■ WHAT YOU ARE ASKED TO DO: Change every "pose" to "camera" in the entries below and write them out again with everything else unchanged. Leave the pictures out.

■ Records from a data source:
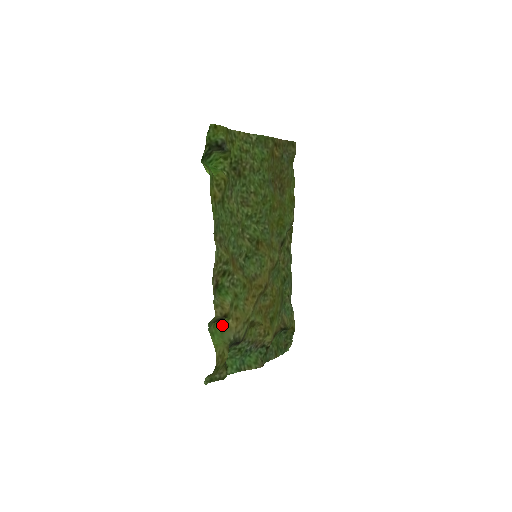
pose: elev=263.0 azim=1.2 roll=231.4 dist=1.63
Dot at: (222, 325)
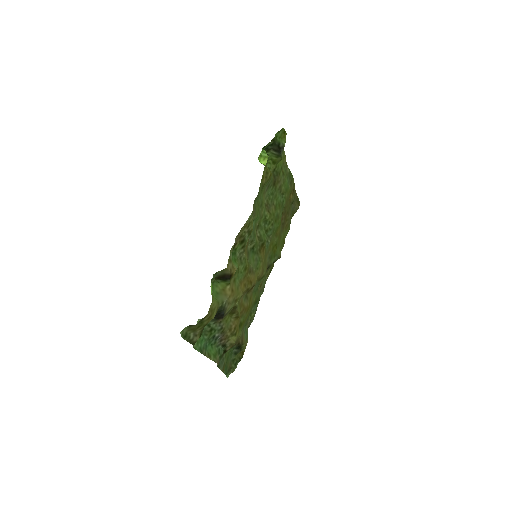
Dot at: (219, 287)
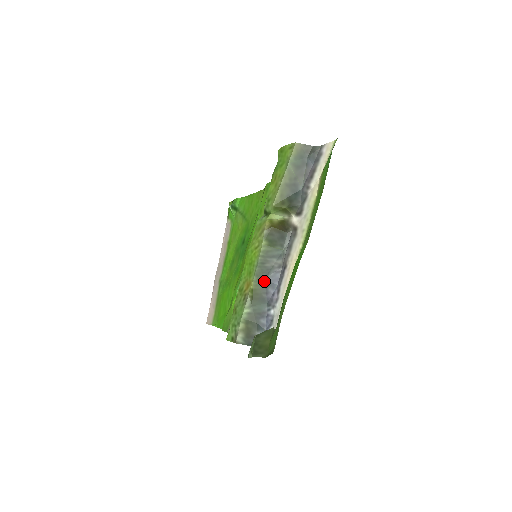
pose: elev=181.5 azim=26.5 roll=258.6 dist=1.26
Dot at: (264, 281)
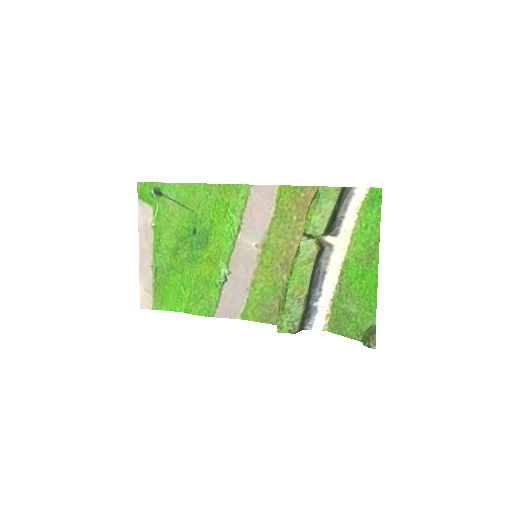
Dot at: (311, 286)
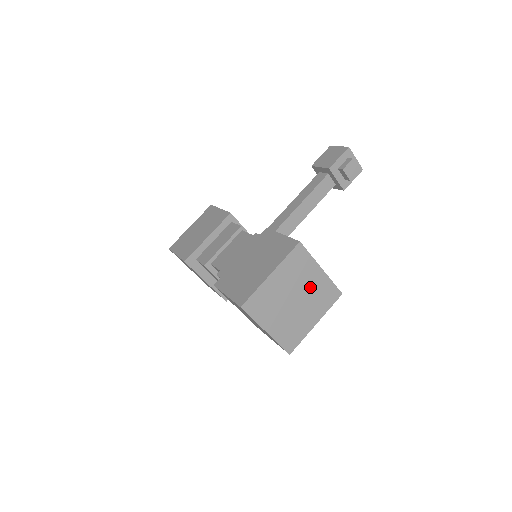
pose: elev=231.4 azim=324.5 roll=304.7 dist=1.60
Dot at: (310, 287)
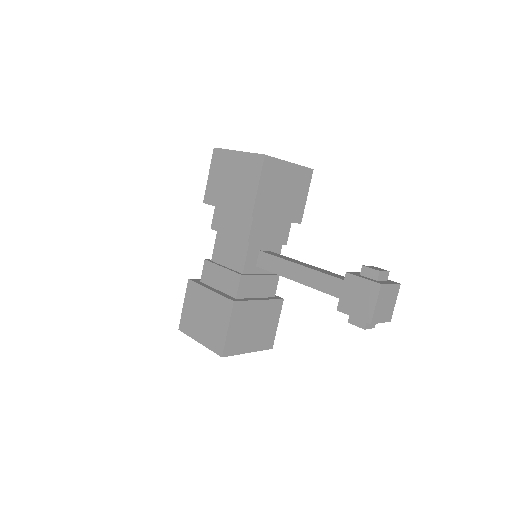
Dot at: occluded
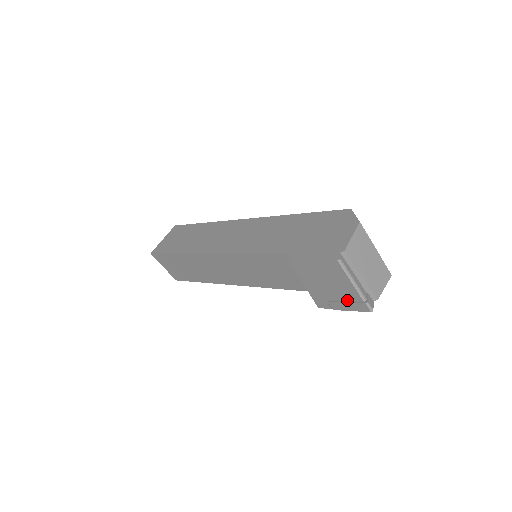
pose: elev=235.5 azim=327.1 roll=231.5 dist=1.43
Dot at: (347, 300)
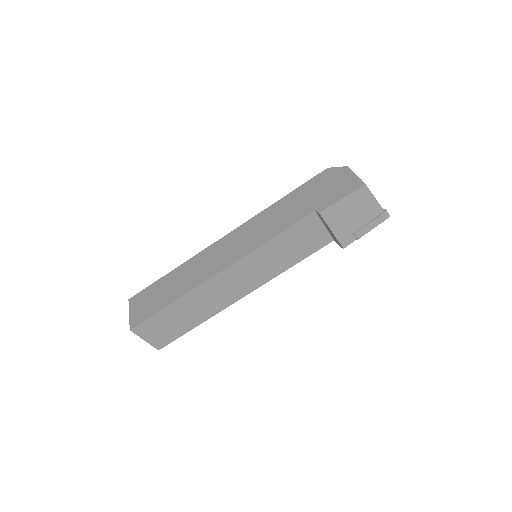
Dot at: (370, 220)
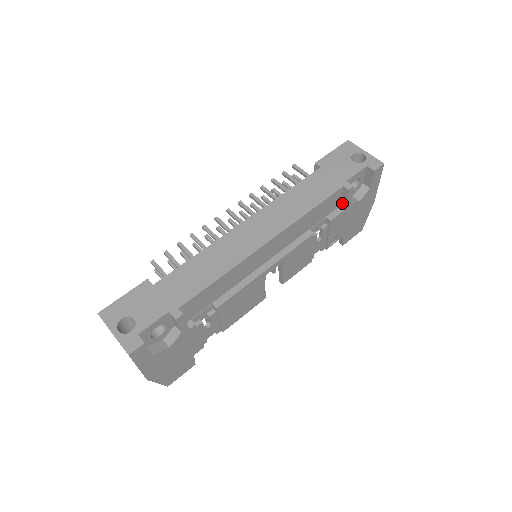
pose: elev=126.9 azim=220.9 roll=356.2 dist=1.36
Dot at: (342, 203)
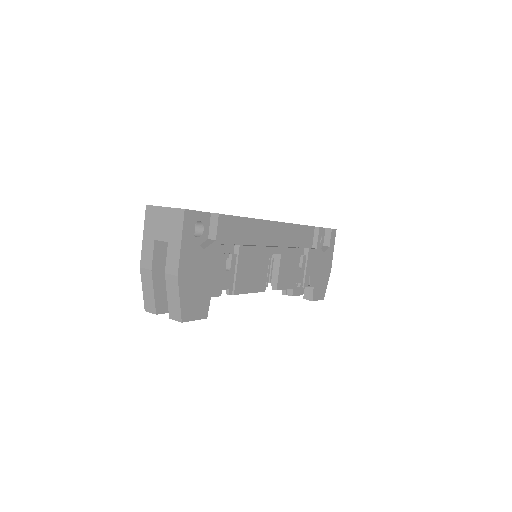
Dot at: (314, 244)
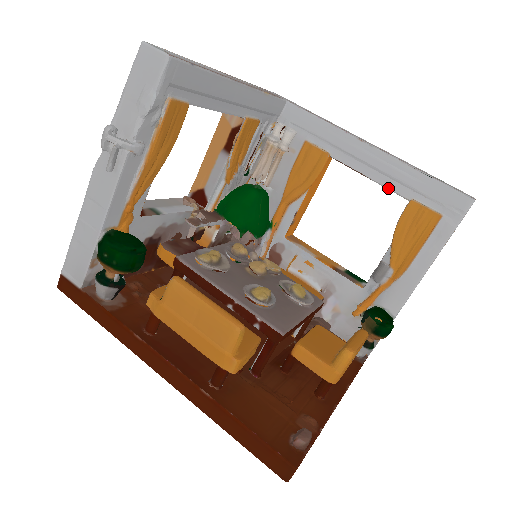
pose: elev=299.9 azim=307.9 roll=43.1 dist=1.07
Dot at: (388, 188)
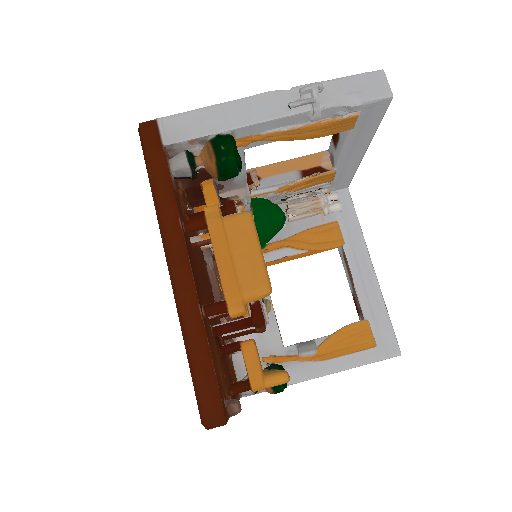
Dot at: (359, 299)
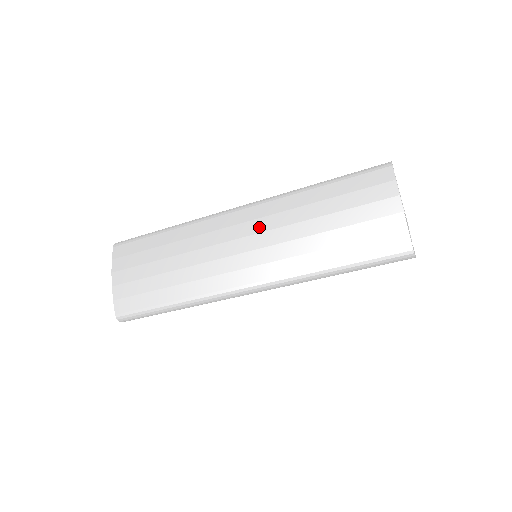
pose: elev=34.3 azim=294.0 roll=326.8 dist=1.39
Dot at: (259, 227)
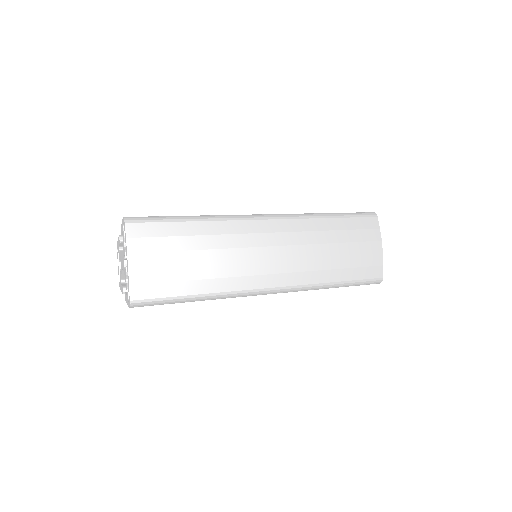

■ FULL ANSWER:
camera: elev=263.0 azim=1.2 roll=231.4 dist=1.63
Dot at: (222, 325)
Dot at: (219, 287)
camera: elev=181.5 azim=26.5 roll=258.6 dist=1.26
Dot at: (264, 281)
Dot at: (311, 286)
camera: elev=231.4 azim=324.5 roll=304.7 dist=1.60
Dot at: (310, 287)
Dot at: occluded
camera: elev=235.5 azim=327.1 roll=231.5 dist=1.43
Dot at: (347, 300)
Dot at: (370, 220)
camera: elev=126.9 azim=220.9 roll=356.2 dist=1.36
Dot at: (342, 203)
Dot at: (314, 244)
camera: elev=299.9 azim=307.9 roll=43.1 dist=1.07
Dot at: (388, 188)
Dot at: (359, 299)
camera: elev=34.3 azim=294.0 roll=326.8 dist=1.39
Dot at: (259, 227)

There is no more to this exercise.